Воспроизведите без изменений фрагмент исходного текста, начиная со слов «Когда строили Днепрогэс, нам, жителям» и вплоть до слов «обшарпанную, замызганную столовку.» включительно.

• _Исходный текст_:
+---+
Уже несколько лет я работаю на компьютере, две мои портативные машинки — немецкая и швейцарская (лет десять назад мастер, чистивший их, сказал: “Отличные машинки. На ваш век их хватит”) — стоят без дела, пылятся, наверное, в конце концов, попадут в какой-нибудь захудалый музей материальной культуры. Но с компьютером у меня всё ещё сложные отношения. Он ведёт себя со мной, как норовистый конь с неопытным всадником: то начинает писать другим шрифтом, то изменяет отступ, то (что совсем катастрофа) вдруг съедает текст. А моих внуков, к которым я время от времени в таких случаях обращаюсь за помощью, он слушается беспрекословно, они наводят должный порядок мгновенно. Для меня компьютер всё ещё новшество, с трудом осваиваемое, — для них уже привычный предмет повседневного быта.

Утопии

Утопические проекты у нас всегда кружили головы, воспринимались с горячей верой и большим энтузиазмом, нам постоянно сулили какое-нибудь чудо, которое совершенно изменит жизнь, — почти по Маяковскому, “вот только с этой рифмой развяжись, и вбежишь по строчке в изумительную жизнь”.

Когда строили Днепрогэс, нам, жителям Запорожья, всё время внушали: как только будет построена гидростанция, всё будет электрифицировано — быт, производство, транспорт, поскольку электричества будет хоть залейся, и оно станет бесплатным.

Когда же гидростанцию построили, в летние месяцы время от времени стали вырубать в городе электричество — то ли не учли, что летом Днепр мелеет, то ли слишком много заводов соорудили.

Помню, когда возводили у нас фабрику-кухню, расписывали, как облегчится домашний труд женщин, им не надо будет готовить еду, новые же дома вообще можно строить без кухонь. Года через два наша фабрика-кухня превратилась в обшарпанную, замызганную столовку.

Снова и снова жизнь убеждала, что чудеса случаются только в сказках, но это не очень-то остужало разгорячённых утопическими проектами легковерных энтузиастов.
+---+
• _Извлечённый материал_:
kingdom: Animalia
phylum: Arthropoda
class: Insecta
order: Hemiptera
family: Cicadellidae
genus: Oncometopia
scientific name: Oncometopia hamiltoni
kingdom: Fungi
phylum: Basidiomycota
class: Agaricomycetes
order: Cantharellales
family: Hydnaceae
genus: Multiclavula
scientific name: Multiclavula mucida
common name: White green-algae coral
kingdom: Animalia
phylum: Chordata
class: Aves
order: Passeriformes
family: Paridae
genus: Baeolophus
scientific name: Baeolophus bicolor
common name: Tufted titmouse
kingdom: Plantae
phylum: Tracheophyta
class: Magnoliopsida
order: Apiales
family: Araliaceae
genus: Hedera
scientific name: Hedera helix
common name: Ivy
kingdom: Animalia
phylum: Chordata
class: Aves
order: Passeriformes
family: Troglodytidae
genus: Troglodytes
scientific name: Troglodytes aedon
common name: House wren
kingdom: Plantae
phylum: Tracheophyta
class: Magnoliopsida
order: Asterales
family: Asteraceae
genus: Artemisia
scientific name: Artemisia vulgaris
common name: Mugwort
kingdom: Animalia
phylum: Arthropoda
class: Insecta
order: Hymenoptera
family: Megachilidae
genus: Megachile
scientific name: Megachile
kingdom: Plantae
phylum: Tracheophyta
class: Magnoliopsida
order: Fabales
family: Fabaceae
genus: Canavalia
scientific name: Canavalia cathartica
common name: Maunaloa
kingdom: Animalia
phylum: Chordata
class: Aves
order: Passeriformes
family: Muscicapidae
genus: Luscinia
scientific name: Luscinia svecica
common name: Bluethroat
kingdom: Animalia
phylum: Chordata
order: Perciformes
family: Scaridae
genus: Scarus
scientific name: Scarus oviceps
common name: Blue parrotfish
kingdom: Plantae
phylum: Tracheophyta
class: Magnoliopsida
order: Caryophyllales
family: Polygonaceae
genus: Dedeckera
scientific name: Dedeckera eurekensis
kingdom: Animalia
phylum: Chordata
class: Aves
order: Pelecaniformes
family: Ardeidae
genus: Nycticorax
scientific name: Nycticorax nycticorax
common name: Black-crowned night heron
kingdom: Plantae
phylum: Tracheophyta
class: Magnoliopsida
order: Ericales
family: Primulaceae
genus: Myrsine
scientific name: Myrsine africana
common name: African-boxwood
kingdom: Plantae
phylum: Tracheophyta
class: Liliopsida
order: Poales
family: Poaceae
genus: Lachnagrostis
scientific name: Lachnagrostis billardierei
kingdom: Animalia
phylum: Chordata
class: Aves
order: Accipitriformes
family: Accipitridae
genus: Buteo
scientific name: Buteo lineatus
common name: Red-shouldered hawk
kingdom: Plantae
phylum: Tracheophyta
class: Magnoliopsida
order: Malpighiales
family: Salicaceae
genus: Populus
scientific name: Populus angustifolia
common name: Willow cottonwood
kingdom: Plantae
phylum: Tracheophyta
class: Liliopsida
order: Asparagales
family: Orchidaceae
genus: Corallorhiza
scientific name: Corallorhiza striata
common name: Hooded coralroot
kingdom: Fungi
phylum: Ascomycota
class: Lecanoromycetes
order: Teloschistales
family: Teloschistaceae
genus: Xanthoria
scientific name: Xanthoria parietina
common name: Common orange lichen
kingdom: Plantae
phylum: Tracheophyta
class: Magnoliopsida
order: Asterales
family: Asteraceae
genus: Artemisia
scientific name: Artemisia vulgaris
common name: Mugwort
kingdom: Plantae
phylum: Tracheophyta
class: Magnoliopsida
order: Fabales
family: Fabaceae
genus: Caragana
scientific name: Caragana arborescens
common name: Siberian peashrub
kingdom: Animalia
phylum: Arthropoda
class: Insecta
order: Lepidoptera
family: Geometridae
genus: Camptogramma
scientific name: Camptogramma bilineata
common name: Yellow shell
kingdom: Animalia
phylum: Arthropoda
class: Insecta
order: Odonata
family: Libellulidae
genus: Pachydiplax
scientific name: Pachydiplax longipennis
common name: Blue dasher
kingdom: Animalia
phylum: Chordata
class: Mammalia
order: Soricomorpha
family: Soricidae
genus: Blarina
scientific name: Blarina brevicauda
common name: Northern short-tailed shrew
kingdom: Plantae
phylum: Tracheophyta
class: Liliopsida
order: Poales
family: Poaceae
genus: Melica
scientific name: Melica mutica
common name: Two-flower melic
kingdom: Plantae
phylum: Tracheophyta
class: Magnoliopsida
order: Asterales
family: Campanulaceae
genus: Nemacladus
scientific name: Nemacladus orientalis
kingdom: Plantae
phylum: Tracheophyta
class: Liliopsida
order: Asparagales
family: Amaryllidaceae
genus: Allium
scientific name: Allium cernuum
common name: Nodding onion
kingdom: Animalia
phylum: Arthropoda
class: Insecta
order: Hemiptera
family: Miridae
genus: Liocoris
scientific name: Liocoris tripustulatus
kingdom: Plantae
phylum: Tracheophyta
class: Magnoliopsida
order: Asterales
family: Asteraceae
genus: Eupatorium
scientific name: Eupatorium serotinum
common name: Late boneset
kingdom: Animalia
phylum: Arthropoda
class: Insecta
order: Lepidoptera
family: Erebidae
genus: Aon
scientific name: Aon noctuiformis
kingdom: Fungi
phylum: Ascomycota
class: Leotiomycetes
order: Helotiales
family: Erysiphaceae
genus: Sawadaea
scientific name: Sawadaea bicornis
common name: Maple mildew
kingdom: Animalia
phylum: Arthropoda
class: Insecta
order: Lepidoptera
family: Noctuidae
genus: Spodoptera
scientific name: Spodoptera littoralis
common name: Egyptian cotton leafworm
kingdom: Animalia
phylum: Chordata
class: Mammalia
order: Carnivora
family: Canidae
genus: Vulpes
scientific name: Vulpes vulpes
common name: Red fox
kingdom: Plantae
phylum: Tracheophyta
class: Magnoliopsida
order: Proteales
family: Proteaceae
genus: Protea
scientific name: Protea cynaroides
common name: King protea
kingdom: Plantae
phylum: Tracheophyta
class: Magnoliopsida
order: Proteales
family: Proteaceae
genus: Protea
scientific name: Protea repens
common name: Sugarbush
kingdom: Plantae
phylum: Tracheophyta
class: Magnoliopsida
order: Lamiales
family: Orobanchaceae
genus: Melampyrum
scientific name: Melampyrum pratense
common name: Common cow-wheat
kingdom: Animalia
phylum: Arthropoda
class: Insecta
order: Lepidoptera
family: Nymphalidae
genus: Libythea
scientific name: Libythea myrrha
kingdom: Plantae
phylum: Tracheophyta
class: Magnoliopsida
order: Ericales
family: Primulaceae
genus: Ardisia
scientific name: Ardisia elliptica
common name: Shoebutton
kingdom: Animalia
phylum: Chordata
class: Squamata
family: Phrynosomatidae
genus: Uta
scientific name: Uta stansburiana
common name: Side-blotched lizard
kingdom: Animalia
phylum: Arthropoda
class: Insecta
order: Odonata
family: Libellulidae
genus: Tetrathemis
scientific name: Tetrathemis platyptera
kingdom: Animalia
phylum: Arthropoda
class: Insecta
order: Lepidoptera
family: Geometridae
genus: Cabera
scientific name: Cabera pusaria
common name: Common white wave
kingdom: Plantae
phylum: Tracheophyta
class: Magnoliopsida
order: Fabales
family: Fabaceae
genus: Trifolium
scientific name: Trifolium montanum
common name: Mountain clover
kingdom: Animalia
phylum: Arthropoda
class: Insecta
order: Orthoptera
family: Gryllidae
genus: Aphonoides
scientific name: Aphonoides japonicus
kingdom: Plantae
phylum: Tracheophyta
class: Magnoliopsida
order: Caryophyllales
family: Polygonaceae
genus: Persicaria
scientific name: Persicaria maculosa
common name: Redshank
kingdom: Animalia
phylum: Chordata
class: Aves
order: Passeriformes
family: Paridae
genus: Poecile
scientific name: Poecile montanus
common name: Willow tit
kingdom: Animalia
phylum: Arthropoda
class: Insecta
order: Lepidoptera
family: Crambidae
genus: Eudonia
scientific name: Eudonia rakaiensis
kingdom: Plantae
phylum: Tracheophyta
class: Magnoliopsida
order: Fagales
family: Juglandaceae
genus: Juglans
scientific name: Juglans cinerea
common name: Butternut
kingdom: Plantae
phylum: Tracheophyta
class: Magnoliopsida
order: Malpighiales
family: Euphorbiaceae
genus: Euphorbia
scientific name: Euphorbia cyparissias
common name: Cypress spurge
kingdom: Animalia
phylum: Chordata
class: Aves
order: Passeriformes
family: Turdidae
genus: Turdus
+---+
• _Результат_:
Когда строили Днепрогэс, нам, жителям Запорожья, всё время внушали: как только будет построена гидростанция, всё будет электрифицировано — быт, производство, транспорт, поскольку электричества будет хоть залейся, и оно станет бесплатным.

Когда же гидростанцию построили, в летние месяцы время от времени стали вырубать в городе электричество — то ли не учли, что летом Днепр мелеет, то ли слишком много заводов соорудили.

Помню, когда возводили у нас фабрику-кухню, расписывали, как облегчится домашний труд женщин, им не надо будет готовить еду, новые же дома вообще можно строить без кухонь. Года через два наша фабрика-кухня превратилась в обшарпанную, замызганную столовку.